Sólo podremos proteger aquéllo que consideremos verdaderamente importante. En ese sentido, es un error pensar que todas nuestras necesidades se pueden ver satisfechas en el reducido ámbito de lo privado. Tras la casa, el segundo lugar social de la persona es el pueblo o la ciudad que habita; luego, el paisaje en el que se inscribe, la referencia ambiental que acompañó su crecimiento y que nos gustaría que cambiara lentamente, acorde con la evolución biológica de nuestras propias vidas. Desde esa dimensión vital el paisaje es un bien común, independientemente de quién sea el dueño del campo o del bosque que admiramos. Mantener el paisaje identitario debería ser un objetivo prioritario para un actuar político bien entendido, el que defiende el interés común por encima del enriquecimiento inmediato de unos pocos. Por desgracia esto no está ocurriendo. Se preservan lugares puntuales y reservas ecológicas, tematizando una experiencia de la belleza del entorno que antes era mucho más cotidiana y se desprotege, sin embargo, la integridad paisajística del resto del territorio.

Pero defender la conservación del paisaje no implica negar la necesaria proyección de la economía en el medio físico. Lo que subrayamos es que el efecto en el territorio de nuestro actual modelo socioeconómico, además de ser ecológicamente insostenible, está destruyendo la memoria cultural depositada en los paisajes que nos vinculan con nuestra historia. Resulta paradójico que a la vez que se consolidan mercados sensibles a la diferencia en calidad de vida que puede proporcionar el territorio mediterráneo, particularmente la dieta y el propio medio ambiente, los fuertes se empeñen en limar esa diferencia con hormigón, sacrificando unos valores que podrían mejorar la calidad de nuestra economía y del empleo a medio y largo plazo. El verdadero reto estriba, pues, en saber reequilibrar economía y ecología, que no por casualidad participan de una raiz etimológica común.

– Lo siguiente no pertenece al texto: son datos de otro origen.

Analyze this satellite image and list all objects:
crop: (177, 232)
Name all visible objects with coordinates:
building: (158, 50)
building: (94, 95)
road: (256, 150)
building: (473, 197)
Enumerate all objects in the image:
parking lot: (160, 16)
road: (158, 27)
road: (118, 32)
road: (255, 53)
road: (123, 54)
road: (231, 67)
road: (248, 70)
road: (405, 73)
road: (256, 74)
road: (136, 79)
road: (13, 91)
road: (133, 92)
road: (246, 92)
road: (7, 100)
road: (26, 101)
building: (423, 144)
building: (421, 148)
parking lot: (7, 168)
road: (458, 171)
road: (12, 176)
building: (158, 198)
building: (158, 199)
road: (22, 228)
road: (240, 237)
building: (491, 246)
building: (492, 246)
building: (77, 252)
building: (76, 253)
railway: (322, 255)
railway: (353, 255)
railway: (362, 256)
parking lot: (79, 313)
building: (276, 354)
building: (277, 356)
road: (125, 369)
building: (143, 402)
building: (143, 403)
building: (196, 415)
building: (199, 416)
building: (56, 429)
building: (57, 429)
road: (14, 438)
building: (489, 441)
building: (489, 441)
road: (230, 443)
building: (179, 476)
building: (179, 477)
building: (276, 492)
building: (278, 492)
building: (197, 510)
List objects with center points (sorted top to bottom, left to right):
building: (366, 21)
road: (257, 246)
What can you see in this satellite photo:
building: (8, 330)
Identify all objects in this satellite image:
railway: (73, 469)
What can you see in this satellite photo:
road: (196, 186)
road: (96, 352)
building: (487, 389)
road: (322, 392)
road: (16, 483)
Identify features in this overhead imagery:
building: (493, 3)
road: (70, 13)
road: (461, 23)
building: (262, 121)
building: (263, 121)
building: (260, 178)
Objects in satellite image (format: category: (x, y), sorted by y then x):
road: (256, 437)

El lugar ambiental, lo que antes llamábamos nuestra tierra, colabora en la construcción de nuestra identidad colectiva e individual. Aceptar el deterioro del paisaje identitario, sacrificarlo al dictado ciego de homogeneidad implícito en una globalización que no sabe de belleza del lugar ni de bienestar humano, es aceptar morir poco a poco como pueblo, romper el importante vínculo que une historia, lengua y entorno físico diferenciado.